The Southern District of New York City Attorney’s Office on Friday indicted McAfee and his executive assistant Jimmy Watson with several counts that encompass two alleged cryptocurrency schemes. (McAfee was previously indicted in October on separate tax evasion charges.) According to search documents, McAfee and associates raised a combined $ 13 million between the two efforts, both of which relied on using McAfee’s popular Twitter account to promote niche cryptocurrencies or promote initial coin offerings without revealing that. he made a profit from it, either through investment gains or promotional costs. .
“As alleged, McAfee and Watson have exploited a widely used social media platform and the enthusiasm of investors in the emerging cryptocurrency market to earn millions through lies and deception,” the American Manhattan attorney Audrey Strauss in a press release. “The defendants allegedly used McAfee’s Twitter account to post messages to hundreds of thousands of its Twitter followers touting various cryptocurrencies through false and misleading statements to cover up their true personal motives.
Inflate you
The altcoin talks that McAfee promoted were one of the alleged legs of this deception. In mid-December 2017, he allegedly ordered an associate to buy approximately $ 5,000 worth of tokens in XVG, also known as Verge. The same day on Twitter, McAfee described XVG – with more established tokens like Monero and Zcash – as a coin that “cannot lose”. Two days later, when a Twitter user suggested that McAfee had “pumped” XVG, artificially inflating its value in order to sell high, McAfee responded indignantly. “I do not have an XVG”, he wrote. “I live [sic] how superficial people can’t distinguish between someone who shamelessly says what he thinks – because it’s true – and someone with an ulterior motive.

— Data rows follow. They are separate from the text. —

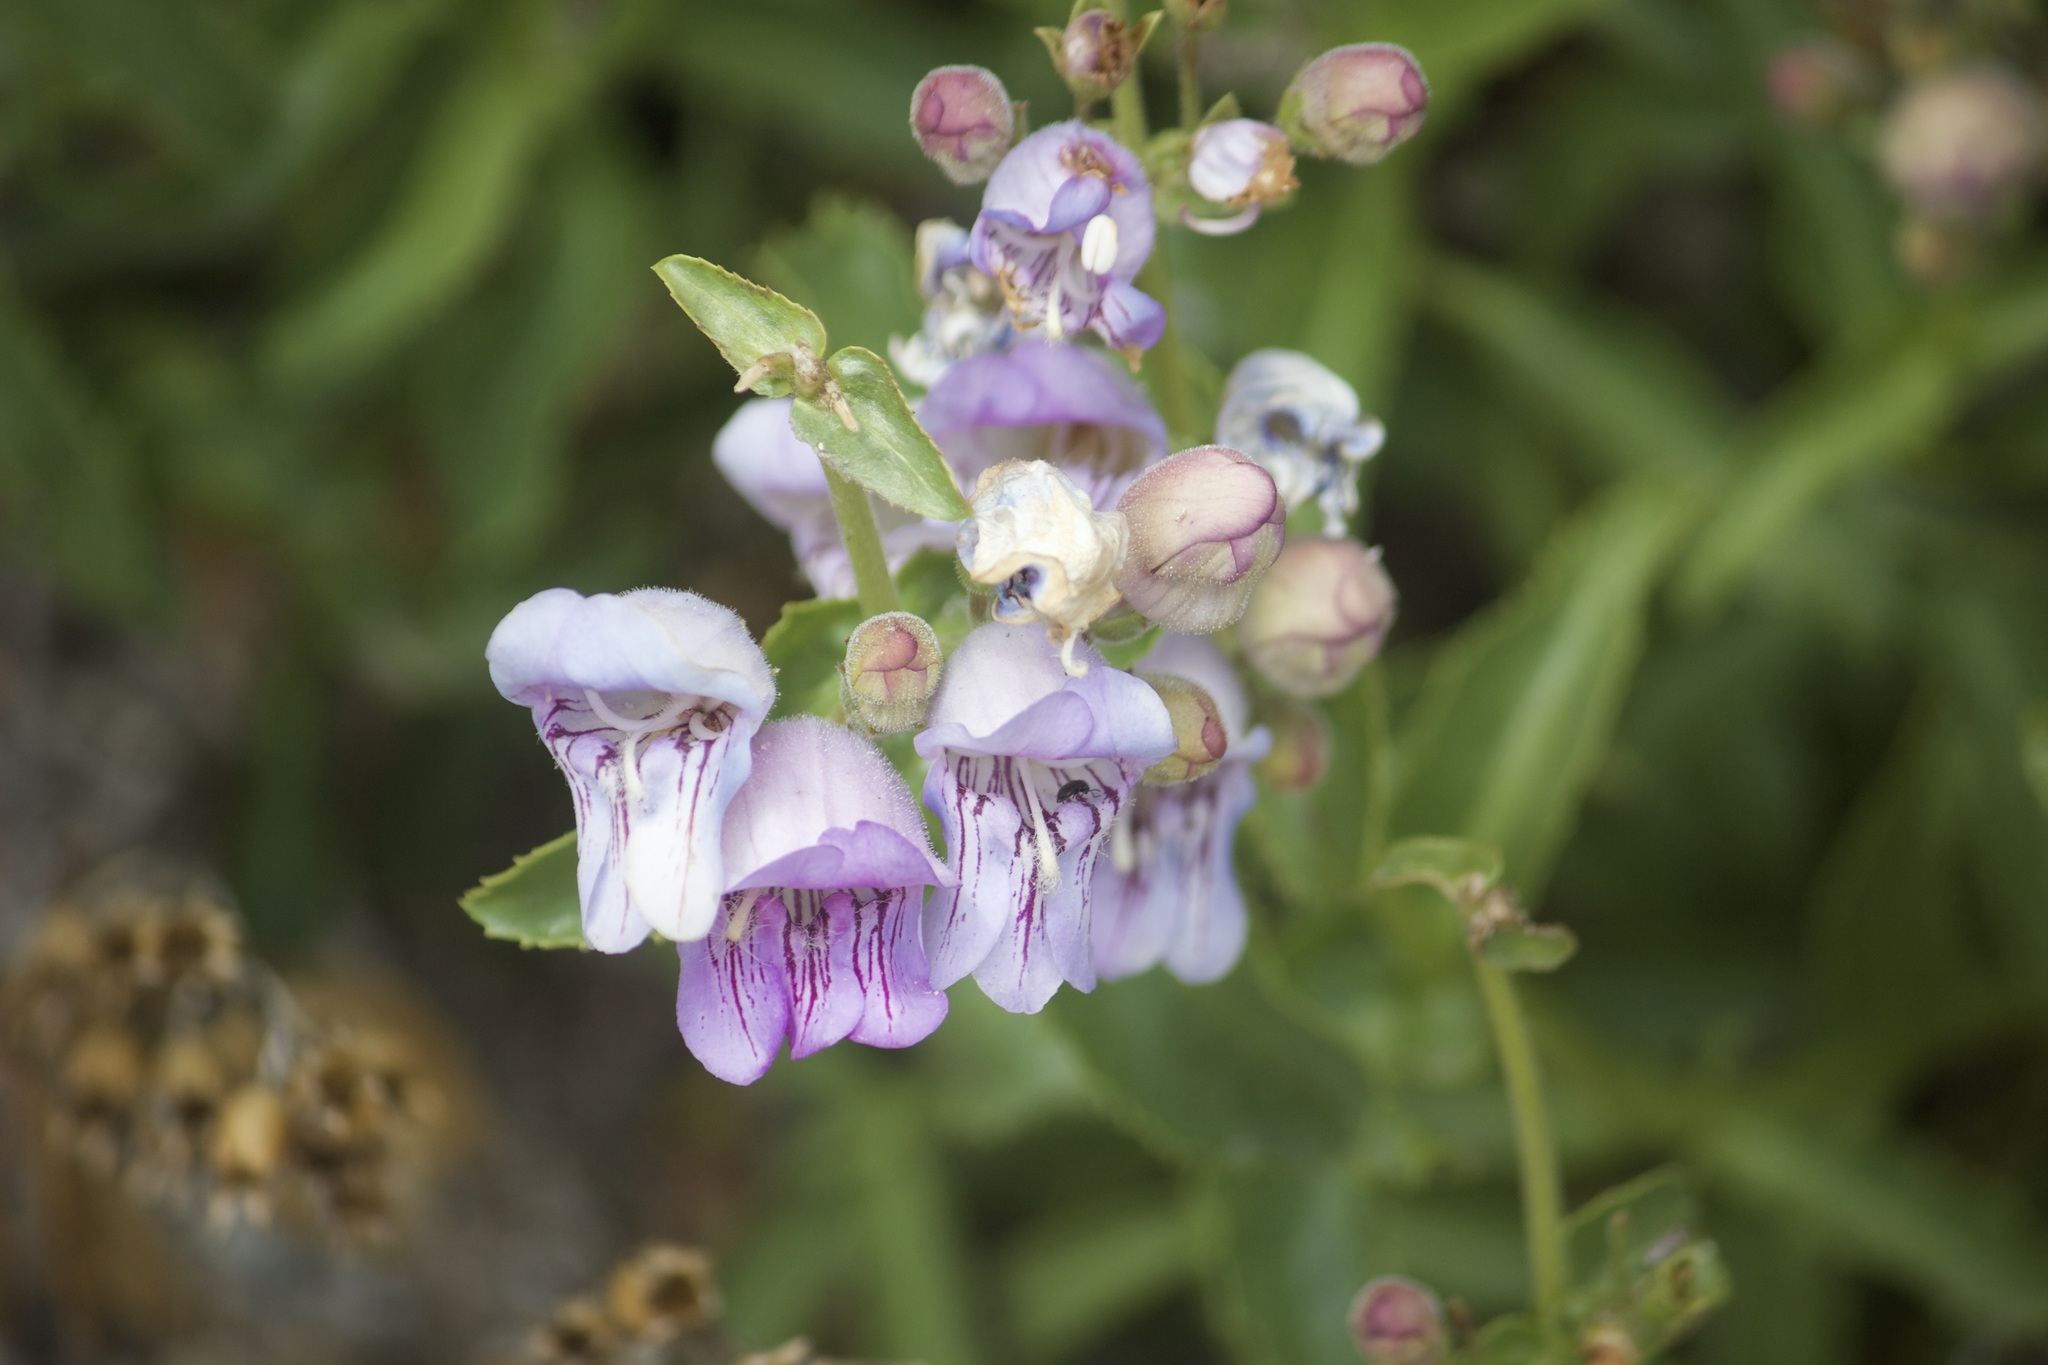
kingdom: Plantae
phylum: Tracheophyta
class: Magnoliopsida
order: Lamiales
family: Plantaginaceae
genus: Penstemon
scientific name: Penstemon grinnellii
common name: Grinnell's beardtongue
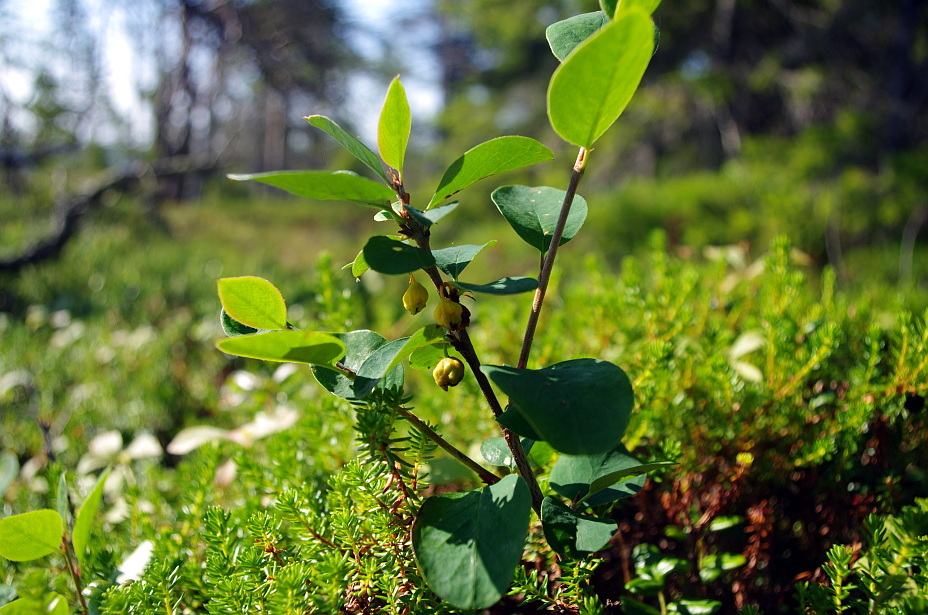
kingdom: Plantae
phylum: Tracheophyta
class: Magnoliopsida
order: Rosales
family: Rosaceae
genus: Cotoneaster
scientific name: Cotoneaster integerrimus
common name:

You know absolutely nothing about me if you think I have time to waste garbage.
XVR rose 500% within four days of McAfee’s initial tweet. McAfee, according to prosecutors, sold near the top, making a net profit of $ 30,000.
This success seems to have inspired what McAfee would call his “Piece of the Week” series. On the same day he announced his trip to “unique altcoins” on Twitter, McAfee allegedly asked an associate to put $ 100,000 worth of bitcoins into Electroneum tokens. On December 21, 2017, he tweeted a laudatory and bulleted report on ETN, including a claim that he had “more than one DM calling Electroneum the holy grail of cryptocurrency.” (This is quite a contrast to what McAfee had tweeted a week earlier, on December 15: “Personally, I can’t find anything on Electroneum that I would like to talk about. Not that it’s bad, but not special to me. “) He again claims that he did not have one.
Electoneum jumped 40% that day. McAfee’s associate cashed in at a profit, prosecutors say.
The court documents allege that a foam, a rinse, a repetition of this basic pattern took place until January 28 of the following year. McAfee would ask his associate to buy “hundreds of thousands, if not millions of tokens” in the altcoin presented this week less than 10 days before presenting it. McAfee extolled the virtues of BURST, DGB, RDD, HMQ, TRX, FCT, DOGE, XLM, SYS and RCN. His partner, prosectors say, would close the position soon after to take advantage of the usual bump. In all, they would have pocketed $ 2 million from the pump and dump system, including hundreds of thousands of Dogecoin alone.